Type I Error – The rejection of a true null hypothesis. If you flip a fair coin and get
ten heads in a row, your H0 : 10:0=50:50 would be rejected and you would conclude that
the coin was unfair.
Type II Error – The failure to reject a false H0. If you flip a coin and throw 4 heads
and 6 tails, you would fail to reject the null hypothesis that 4:6=50:50. A much larger
sample size, giving results of 400:600 would have caused you to reject the null. If the
coin really was unfair but you had concluded that it was fair on the basis of your toss of
4:6, you would have made a Type II error by failing to reject a false null hypothesis.

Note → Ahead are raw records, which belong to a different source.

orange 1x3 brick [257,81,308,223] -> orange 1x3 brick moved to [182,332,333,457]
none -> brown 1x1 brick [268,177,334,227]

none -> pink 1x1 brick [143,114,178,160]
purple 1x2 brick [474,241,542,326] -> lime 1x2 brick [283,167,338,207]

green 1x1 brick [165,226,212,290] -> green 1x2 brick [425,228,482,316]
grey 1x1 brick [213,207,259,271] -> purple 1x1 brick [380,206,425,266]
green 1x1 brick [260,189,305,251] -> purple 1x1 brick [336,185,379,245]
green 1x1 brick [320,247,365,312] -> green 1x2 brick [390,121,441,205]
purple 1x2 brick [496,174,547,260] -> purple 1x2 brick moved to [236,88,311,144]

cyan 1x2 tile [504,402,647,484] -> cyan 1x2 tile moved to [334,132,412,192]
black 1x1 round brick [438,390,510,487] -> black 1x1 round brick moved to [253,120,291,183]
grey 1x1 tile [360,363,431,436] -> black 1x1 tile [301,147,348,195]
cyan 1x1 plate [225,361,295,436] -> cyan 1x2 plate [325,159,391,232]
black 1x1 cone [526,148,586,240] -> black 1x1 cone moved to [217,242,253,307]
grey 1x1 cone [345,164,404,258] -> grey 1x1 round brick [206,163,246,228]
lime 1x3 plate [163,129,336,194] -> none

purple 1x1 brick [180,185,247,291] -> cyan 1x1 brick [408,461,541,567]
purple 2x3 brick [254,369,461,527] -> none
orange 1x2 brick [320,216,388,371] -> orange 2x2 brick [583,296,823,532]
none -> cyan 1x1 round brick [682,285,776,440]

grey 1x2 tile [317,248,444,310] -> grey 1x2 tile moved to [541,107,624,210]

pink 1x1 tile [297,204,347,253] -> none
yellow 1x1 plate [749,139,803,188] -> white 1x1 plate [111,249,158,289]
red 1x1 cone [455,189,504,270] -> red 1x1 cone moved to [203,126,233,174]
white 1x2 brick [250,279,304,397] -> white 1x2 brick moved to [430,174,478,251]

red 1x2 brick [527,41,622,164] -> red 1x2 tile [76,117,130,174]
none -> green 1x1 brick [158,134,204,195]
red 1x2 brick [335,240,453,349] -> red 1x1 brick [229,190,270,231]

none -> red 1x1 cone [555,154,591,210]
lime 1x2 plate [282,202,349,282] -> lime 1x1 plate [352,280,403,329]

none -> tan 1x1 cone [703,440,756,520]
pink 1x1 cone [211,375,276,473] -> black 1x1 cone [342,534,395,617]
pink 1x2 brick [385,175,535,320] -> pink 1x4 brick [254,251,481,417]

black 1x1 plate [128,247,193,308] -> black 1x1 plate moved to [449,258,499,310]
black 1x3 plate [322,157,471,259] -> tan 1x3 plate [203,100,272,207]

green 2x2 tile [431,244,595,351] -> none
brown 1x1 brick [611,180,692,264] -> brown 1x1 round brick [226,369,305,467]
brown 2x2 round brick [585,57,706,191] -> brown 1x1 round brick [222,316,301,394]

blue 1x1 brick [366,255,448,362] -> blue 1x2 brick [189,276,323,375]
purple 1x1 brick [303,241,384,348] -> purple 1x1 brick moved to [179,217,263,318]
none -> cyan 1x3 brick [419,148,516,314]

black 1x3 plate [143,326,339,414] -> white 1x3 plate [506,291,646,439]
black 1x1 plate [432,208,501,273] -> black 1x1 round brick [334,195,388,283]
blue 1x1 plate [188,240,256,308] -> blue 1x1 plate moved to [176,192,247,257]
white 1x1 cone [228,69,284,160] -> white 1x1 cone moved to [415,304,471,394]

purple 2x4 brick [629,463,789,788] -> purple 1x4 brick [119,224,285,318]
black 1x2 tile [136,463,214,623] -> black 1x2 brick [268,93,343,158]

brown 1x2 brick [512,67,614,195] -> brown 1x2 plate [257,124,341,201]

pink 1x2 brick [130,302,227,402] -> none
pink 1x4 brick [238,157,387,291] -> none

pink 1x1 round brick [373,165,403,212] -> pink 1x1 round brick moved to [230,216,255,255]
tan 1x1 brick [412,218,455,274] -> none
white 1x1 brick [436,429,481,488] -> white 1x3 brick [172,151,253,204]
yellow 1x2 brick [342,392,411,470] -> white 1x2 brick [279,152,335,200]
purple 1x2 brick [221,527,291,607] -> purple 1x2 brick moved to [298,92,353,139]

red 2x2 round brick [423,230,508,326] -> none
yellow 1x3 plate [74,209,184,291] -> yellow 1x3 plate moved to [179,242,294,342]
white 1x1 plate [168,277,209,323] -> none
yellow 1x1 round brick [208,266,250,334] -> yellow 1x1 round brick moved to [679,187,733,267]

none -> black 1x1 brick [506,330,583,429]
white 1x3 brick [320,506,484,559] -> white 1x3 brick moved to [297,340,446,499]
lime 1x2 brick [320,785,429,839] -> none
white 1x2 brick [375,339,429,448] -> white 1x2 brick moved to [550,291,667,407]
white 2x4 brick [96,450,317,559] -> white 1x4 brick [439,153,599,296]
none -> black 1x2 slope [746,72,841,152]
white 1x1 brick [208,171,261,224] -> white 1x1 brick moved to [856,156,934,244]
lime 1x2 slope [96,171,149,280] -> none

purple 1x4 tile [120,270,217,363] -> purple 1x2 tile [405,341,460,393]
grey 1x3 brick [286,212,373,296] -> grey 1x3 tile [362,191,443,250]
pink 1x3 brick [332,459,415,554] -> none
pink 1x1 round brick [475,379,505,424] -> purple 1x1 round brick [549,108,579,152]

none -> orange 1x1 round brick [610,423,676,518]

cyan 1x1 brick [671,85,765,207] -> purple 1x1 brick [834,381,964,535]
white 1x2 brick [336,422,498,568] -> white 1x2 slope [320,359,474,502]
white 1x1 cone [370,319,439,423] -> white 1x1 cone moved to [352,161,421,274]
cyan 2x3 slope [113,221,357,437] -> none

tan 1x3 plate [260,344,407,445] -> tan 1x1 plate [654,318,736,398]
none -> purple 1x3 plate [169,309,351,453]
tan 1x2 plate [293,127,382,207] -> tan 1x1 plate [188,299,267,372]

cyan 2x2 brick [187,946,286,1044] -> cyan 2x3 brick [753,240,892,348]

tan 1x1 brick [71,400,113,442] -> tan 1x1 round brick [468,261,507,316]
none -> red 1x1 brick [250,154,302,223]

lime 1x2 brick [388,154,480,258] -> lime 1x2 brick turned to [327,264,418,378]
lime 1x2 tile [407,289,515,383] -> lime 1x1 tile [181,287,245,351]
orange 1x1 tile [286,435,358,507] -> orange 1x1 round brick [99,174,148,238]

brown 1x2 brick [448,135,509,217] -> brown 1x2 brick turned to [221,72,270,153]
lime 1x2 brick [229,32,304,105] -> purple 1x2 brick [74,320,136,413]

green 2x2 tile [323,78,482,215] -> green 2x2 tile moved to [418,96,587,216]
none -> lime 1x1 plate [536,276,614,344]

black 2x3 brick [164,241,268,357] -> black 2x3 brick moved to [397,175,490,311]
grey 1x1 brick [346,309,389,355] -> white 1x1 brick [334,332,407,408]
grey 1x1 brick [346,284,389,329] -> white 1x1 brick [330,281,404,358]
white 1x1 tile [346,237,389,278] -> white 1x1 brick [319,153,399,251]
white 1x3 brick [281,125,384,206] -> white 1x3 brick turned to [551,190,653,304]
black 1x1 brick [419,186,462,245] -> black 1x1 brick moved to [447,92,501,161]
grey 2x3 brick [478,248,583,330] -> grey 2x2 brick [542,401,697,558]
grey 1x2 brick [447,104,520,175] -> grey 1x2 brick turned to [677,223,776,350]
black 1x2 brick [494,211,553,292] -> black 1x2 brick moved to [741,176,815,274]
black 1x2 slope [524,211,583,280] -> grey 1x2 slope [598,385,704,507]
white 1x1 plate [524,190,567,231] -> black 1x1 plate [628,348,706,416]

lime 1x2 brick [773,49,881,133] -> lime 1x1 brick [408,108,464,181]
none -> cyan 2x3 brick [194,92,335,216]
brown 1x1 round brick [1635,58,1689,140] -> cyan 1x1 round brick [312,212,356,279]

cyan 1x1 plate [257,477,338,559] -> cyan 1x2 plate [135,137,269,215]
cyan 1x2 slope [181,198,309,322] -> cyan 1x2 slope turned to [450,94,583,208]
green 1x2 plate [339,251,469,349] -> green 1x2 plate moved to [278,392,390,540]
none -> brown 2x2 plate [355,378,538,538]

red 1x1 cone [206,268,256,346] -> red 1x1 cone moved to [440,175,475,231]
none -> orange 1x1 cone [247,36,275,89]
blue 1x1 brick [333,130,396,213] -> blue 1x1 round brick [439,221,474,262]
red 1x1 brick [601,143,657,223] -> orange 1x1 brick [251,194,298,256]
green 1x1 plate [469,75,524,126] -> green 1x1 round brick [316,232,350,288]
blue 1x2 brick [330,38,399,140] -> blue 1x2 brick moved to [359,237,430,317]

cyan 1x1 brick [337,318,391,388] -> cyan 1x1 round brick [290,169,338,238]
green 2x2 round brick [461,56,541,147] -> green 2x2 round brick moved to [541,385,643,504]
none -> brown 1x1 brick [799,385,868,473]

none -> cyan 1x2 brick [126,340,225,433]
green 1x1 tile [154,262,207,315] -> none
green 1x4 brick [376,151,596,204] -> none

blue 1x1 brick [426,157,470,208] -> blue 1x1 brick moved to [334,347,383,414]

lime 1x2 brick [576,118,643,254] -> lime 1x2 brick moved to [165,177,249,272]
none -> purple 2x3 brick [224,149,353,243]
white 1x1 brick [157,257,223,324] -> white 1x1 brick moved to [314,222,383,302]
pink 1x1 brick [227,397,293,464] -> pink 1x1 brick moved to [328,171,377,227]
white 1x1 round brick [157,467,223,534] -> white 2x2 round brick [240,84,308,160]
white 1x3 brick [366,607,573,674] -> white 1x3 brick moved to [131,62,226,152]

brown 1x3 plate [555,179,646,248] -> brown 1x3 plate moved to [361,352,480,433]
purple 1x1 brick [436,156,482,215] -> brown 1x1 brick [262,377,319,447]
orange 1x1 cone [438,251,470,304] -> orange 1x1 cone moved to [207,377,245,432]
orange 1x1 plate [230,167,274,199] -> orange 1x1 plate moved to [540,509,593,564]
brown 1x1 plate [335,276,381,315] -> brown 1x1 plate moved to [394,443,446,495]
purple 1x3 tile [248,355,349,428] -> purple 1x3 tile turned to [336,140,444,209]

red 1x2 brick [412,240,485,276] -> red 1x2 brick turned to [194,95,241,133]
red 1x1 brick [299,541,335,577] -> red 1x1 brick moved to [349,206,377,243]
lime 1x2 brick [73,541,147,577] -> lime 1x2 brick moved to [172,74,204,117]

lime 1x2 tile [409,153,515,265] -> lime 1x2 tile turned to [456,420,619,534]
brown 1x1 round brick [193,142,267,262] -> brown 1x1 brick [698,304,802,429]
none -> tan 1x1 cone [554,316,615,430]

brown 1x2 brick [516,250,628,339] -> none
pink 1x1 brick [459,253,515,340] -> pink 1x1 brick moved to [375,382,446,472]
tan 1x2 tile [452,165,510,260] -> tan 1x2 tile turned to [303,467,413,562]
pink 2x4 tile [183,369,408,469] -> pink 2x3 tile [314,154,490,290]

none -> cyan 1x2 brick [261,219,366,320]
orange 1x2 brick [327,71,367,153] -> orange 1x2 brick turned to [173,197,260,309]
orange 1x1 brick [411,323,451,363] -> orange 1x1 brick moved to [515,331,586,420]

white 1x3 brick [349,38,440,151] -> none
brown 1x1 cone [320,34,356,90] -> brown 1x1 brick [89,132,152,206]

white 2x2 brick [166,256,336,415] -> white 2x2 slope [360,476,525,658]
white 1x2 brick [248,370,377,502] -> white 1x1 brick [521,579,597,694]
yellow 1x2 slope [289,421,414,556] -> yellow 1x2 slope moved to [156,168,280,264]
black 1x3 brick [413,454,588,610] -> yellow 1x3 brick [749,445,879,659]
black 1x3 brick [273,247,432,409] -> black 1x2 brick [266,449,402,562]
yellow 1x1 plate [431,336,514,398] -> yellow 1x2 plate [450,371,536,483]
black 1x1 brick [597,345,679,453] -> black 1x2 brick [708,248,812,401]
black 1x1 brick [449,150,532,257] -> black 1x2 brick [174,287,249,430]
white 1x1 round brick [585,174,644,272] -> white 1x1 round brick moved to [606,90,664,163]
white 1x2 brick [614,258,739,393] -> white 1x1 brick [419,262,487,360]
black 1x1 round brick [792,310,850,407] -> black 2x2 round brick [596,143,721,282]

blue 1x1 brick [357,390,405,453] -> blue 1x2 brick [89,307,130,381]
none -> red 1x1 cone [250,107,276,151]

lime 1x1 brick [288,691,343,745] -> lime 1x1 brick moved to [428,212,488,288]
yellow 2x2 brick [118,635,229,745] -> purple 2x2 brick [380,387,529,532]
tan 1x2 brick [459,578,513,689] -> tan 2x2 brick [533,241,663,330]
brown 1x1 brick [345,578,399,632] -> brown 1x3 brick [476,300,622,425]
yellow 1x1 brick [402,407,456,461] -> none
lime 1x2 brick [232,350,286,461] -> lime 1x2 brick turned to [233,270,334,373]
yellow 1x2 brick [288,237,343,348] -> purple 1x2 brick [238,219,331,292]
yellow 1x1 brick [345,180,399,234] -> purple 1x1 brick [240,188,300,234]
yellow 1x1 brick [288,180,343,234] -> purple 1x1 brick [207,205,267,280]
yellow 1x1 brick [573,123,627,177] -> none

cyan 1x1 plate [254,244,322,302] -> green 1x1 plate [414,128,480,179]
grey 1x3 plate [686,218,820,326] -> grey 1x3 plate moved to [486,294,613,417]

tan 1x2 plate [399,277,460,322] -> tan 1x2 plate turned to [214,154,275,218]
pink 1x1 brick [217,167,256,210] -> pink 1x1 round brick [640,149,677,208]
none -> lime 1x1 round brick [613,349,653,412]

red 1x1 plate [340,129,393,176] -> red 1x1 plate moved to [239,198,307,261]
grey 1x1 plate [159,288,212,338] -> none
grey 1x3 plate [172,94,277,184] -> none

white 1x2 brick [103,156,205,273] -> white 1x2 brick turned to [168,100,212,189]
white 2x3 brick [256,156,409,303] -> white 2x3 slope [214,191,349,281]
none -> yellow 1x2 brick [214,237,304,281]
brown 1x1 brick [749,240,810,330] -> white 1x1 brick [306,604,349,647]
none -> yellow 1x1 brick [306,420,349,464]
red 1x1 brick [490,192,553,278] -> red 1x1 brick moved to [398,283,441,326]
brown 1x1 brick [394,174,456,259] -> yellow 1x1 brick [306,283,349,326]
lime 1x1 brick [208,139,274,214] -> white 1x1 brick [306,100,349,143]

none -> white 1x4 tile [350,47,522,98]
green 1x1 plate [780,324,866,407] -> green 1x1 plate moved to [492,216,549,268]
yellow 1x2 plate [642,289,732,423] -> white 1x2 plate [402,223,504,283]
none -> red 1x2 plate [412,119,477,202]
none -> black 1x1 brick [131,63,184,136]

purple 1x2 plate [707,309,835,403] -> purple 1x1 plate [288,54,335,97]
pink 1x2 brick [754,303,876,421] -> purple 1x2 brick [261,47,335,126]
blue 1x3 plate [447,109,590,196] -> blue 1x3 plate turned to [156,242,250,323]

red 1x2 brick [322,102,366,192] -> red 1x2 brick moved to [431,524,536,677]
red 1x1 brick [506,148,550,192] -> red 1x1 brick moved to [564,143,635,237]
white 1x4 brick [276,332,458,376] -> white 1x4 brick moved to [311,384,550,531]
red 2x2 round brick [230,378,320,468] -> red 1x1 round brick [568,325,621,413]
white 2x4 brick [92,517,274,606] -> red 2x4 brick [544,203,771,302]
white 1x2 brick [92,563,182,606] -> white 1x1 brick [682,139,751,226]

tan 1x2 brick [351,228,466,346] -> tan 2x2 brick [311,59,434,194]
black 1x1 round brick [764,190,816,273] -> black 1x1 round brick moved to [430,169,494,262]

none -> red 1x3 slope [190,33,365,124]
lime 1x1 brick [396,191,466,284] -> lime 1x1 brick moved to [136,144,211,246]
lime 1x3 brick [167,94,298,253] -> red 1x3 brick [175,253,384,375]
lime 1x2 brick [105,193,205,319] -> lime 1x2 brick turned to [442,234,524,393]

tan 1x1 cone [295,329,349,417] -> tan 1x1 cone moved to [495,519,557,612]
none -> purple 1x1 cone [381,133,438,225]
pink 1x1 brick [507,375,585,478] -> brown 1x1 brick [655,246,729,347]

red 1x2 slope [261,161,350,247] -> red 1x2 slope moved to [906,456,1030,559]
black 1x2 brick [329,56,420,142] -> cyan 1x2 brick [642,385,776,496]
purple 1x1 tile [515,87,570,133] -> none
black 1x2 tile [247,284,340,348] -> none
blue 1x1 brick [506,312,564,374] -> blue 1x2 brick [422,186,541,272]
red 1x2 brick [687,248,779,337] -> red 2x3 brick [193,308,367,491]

Proof – The scientific process and statistical analysis are designed to reject (falsify)
hypotheses. There is no such thing as proof or proving a hypothesis. No matter how
many times a hypothesis is confirmed, the next observation may prove it to be false. We
“accept” a hypothesis as if it were true if it has been reasonably confirmed and there is
no evidence to contradict it; but it may be shown to be false at any time.
Falsify – The scientific process and statistical analysis are designed to indicate whether
the hypothesis is accepted (not proved) or falsified (shown to be incorrect).
Conclusion – The final step of the scientific process. Based upon statistical evidence, a
decision is made as to whether the hypothesis is accepted or falsified by the data sets.
Variable – Some factor that can have more than one value.
Categorical Variable – A discrete variable in which a value takes on a certain nonnumeric state or category. Here, the mean of categories usually doesn’t make much
sense, e.g., a flower is caged or non-caged. Used in contingency tables and X2 tests.
Continuous Variable – An analytical variable that can take any value limited only by
our ability to differentiate values. Here, the mean of a sample has some meaning, e.g.,
length of time a bee visits a flower. Used in t-tests, ANOVA, regression, and
correlation.
Discrete Variable – A variable that can take a limited number of values, those with a
separate identity that cannot be subdivided, e.g., population size.